ブライト様は私の反応を見て、楽しそうに口元を緩ませました。
「あ、あの」
「すまない。気分を害してしまったかい?」
「いえ、そう言うわけでは」
「すまない。どうも年頃の女性の相手は苦手でな」
その笑みにまたも背中に冷たい物が伝うのですがブライト殿は怖がらないで欲しいと言われます。
怖がってなどいないと首を横に振るとブライト殿は困ったように笑った後、席に座らされて白目を剥いているルチアさんへと視線を向けました。
確か、ケンカして家を飛び出してきたんでしたよね?
ルチアさんも逃げていましたし、あまり親子仲は良くないんでしょうか?
……それも気になりますけど、今は資金援助の話です。
「あ、あの」
「フロース殿が私に頼みたいのは資金の調達だな」
「は、はい。お願いできないでしょうか?」
先延ばしにしてはいけないと思い、ブライト殿に声をかけようとするですが、すでに私の目的はブライト殿に気が付かれているようでした。
話が早いと思い、深々と頭を下げます。私の言葉に先ほどまで緩い笑みを浮かべていたブライト様の表情が変わりました。
……長年、商売の世界で生きて来た人は現在のフェミルアをどう思っているのでしょうか?
ルチアさんをフェルミルア家に預かっているのですから、現状のフェミルアの事は理解していると思います。
その上でどう判断されるのでしょうか?
「フロース殿、1つ良いか?」
「は、はい……何でしょうか?」
ブライト様は真剣な表情のまま、私の名前を呼びました。
慌てて返事をすると彼は私の顔をまっすぐに見ます。これは私を見極めようとしていると言う事でしょうか?
現在、フェミルアの復興を任されている人間として引くわけには行きません。声が裏返ってしまいましたが1つ深呼吸をして自分を落ち着かせます……実際、心臓はばくばくとなっています。
「……落ち着け。
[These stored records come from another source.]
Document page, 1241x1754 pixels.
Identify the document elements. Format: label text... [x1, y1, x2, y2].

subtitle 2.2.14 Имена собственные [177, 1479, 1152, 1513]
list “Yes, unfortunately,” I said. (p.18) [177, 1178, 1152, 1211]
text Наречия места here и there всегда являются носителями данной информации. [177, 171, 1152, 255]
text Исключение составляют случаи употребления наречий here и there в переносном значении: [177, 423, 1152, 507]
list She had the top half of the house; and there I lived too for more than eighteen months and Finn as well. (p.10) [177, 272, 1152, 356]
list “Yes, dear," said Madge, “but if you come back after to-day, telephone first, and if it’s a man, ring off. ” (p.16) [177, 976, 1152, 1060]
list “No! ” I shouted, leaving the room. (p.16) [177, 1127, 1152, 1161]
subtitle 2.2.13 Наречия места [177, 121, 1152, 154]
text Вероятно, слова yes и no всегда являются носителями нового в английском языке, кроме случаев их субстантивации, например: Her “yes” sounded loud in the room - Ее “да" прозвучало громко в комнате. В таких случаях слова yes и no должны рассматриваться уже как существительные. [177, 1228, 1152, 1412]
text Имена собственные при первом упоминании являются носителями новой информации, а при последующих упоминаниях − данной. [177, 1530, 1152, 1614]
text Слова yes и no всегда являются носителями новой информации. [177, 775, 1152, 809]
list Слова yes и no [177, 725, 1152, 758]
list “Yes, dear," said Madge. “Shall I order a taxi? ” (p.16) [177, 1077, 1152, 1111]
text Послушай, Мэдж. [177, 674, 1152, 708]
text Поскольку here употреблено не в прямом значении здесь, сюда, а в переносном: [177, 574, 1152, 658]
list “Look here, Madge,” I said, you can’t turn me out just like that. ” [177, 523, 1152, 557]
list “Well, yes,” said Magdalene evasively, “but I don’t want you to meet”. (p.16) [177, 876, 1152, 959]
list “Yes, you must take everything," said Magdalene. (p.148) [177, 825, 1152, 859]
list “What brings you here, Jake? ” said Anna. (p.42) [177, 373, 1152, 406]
考え過ぎると余計な失敗をするぞ」
「な、何をするんですか!? ルーディス殿、本当に訴えますよ!!」
「ブライト殿、王都ではお世話になりました」
「いや、私も有意義な時間を過ごさせて貰ったよ」
その時、私の背後に音もなく、近づいてきた影が1つ。その影は私の背後から両手を回し、私の胸をつかみました。
突然の事で驚きの声を上げる私を余所に人の胸を揉みしだいた本人であるルーディス殿はブライト殿に頭を下げます。
……王都ではお世話になりました? プロジェート家は王都に確かにありますが当主はもっと若く、冷たい目をされていたはず。
非難をしたはずのルーディス殿はブライト殿と雑談を交わしていますがブライト殿の質問が流れてしまっている事にどうして良いかわかりません。
「……フロースさん、申し訳ありません」
「エルザード様が頭を下げないでください。悪いのはルーディス殿であって、エルザード様ではありません」
2人が雑談を始めてしまったためか、質問をされたはずの私は置いてけぼりです。それに胸を揉まれた事への怒りが込み上げてくるのですがお客様の前で彼の頭を叩くわけには行きません。
そんな私のふつふつとした怒りはエルザード様には伝わっていたようでエルザード様は私に頭を下げてくれました。
エルザード様に怒りをぶつけるわけには行かず、大きく首を横に振るのですがやっぱり怒りが収まるような気がしません。